Utilizzava il vecchio “schema Ponzi”, aveva messo insieme proprietà per quasi 5 milioni di euro e coinvolto circa 5mila persone. Le indagini sono durate quasi tre anni ma ora l’uomo e i suoi collaboratori sono finiti in manette.
Ha truffato migliaia di persone creando una fitta rete di società finanziarie fittizie reclutando persone grazie alla vecchia truffa dei sistemi piramidali, il già noto “schema Ponzi” che ha mietuto vittime per anni. Si chiama Roberto Diomedi, un uomo di 51 anni, accusato di associazione per delinquere finalizzata all’abusivismo finanziario, al riciclaggio, all’autoriciclaggio e alla truffa.
Circa 5mila le vittime in tutta Italia, secondo quanto riferito dalle forze dell’ordine. Diomedi utilizzava il sistema del passaparola promettendo guadagni fino al 5% dell’investimento. Teneva incontri in hotel di lusso, postava spesso video esemplificativi sui social e aveva una rete di ingenui collaboratori.
Un sistema che è stato attivo per anni, finché la polizia postale di Cagliari, grazie a centinaia di denunce raccolte solo nella provincia sarda, ha fermato la truffa che gli ha fruttato finora 5 milioni di euro. L’uomo utilizzava il suo canale Telegram per mantenere i contatti con i truffati, chiedendogli somme importanti somme di denaro ma senza mai fornire gli utili o restituire i capitali. Agli investitori venivano proposte proprietà immobiliari, diamanti e criptovalute.

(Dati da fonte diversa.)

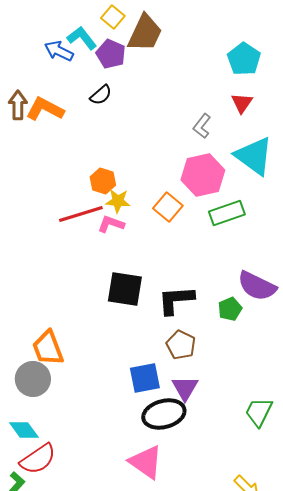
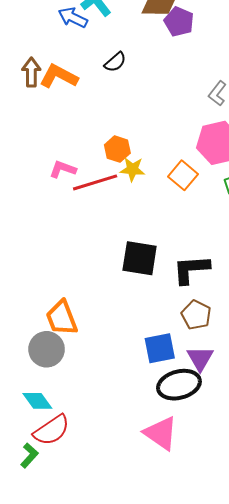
purple pentagon: (111, 54) -> (179, 22), moved
pink L-shape: (111, 224) -> (63, 169), moved

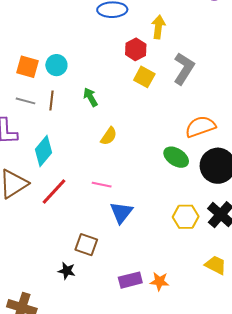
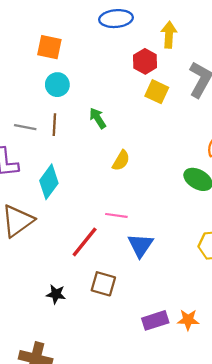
orange square: (28, 67) -> (49, 47), moved
red line: (54, 191) -> (85, 242), moved
black star: (67, 271) -> (56, 294), moved

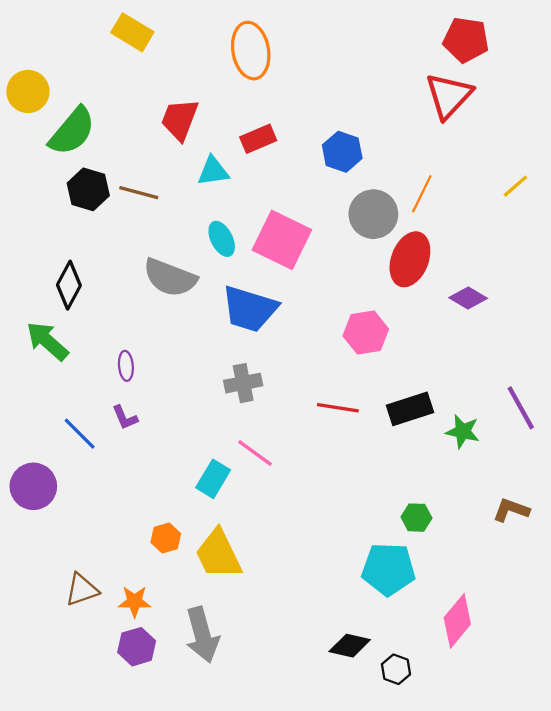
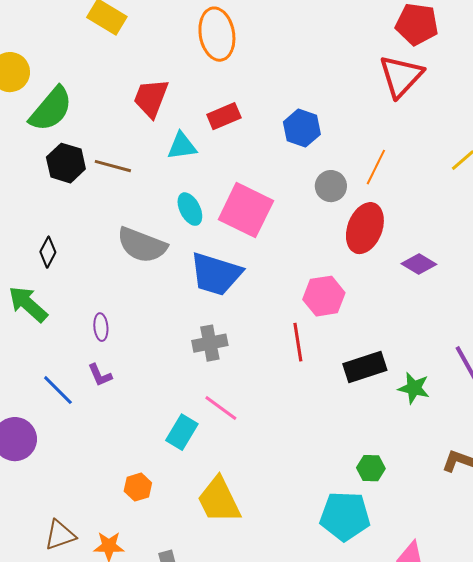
gray circle: (373, 214) -> (331, 186), size x0.7
black diamond: (69, 285) -> (48, 252), size x0.7
red line: (338, 408) -> (298, 342), moved, turned 72
yellow trapezoid: (218, 554) -> (219, 500), moved

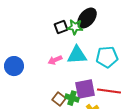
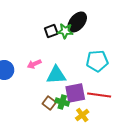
cyan triangle: (77, 55) -> (56, 75), moved
pink arrow: (55, 60) -> (34, 64), moved

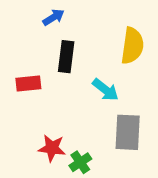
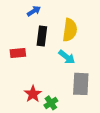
yellow semicircle: (132, 46) -> (70, 30), moved
red star: (52, 148) -> (33, 94), turned 30

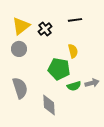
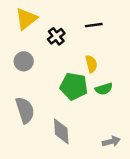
yellow triangle: (21, 26) -> (26, 19), moved
gray arrow: (92, 83) -> (111, 141), moved
green semicircle: (74, 86) -> (104, 89), moved

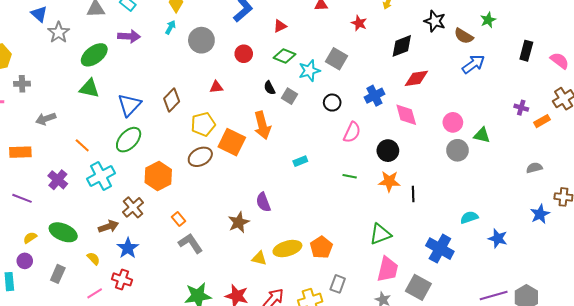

Diomedi aveva messo una holding con una decina di società con sedi all’estero, spesso gestite da dei prestanome. Oltre al blocco delle suddette, gli è stata sequestrata anche la proprietà di un albergo in Sardegna, sempre intestata a un prestanome. Le indagini sono andate avanti per quasi tre anni prima di giungere agli arresti.

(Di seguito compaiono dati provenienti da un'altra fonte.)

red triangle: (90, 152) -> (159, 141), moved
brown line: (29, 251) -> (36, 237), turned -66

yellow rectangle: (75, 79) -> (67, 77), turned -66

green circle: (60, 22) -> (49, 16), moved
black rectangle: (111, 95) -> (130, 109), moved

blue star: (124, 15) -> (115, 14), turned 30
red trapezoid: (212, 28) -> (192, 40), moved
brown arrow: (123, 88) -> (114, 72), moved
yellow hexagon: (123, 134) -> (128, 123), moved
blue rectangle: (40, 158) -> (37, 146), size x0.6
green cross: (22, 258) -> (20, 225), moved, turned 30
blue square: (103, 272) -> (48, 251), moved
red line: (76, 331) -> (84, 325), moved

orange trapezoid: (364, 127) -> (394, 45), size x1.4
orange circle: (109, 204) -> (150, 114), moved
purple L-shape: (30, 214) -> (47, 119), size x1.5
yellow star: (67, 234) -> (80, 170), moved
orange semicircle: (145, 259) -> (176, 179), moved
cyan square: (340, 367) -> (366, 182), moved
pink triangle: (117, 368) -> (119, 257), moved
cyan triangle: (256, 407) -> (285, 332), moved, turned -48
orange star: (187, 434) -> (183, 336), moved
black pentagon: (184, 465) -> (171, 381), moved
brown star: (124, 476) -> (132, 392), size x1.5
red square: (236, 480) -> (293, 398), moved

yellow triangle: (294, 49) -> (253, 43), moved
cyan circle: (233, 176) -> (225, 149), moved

Ex-consulente finanziario originario, Diomedi ha studiato economia e commercio. Ha operato anche all’estero soprattutto a Dubai, in Serbia e in Bulgaria. Al momento dell’arresto avvenuto nell’aeroporto di Cagliari, stava tornando da un viaggio a Duesseldorf. Insieme a lui sono finiti in carcere altre quattro persone, tra cui la sorella Barbara e il fratello Fabrizio, una donna che curava il marketing della sua impresa e il cofondatore. Sono indagati anche tre promotori finanziari residenti nell’Oristanese e nel Sud Sardegna.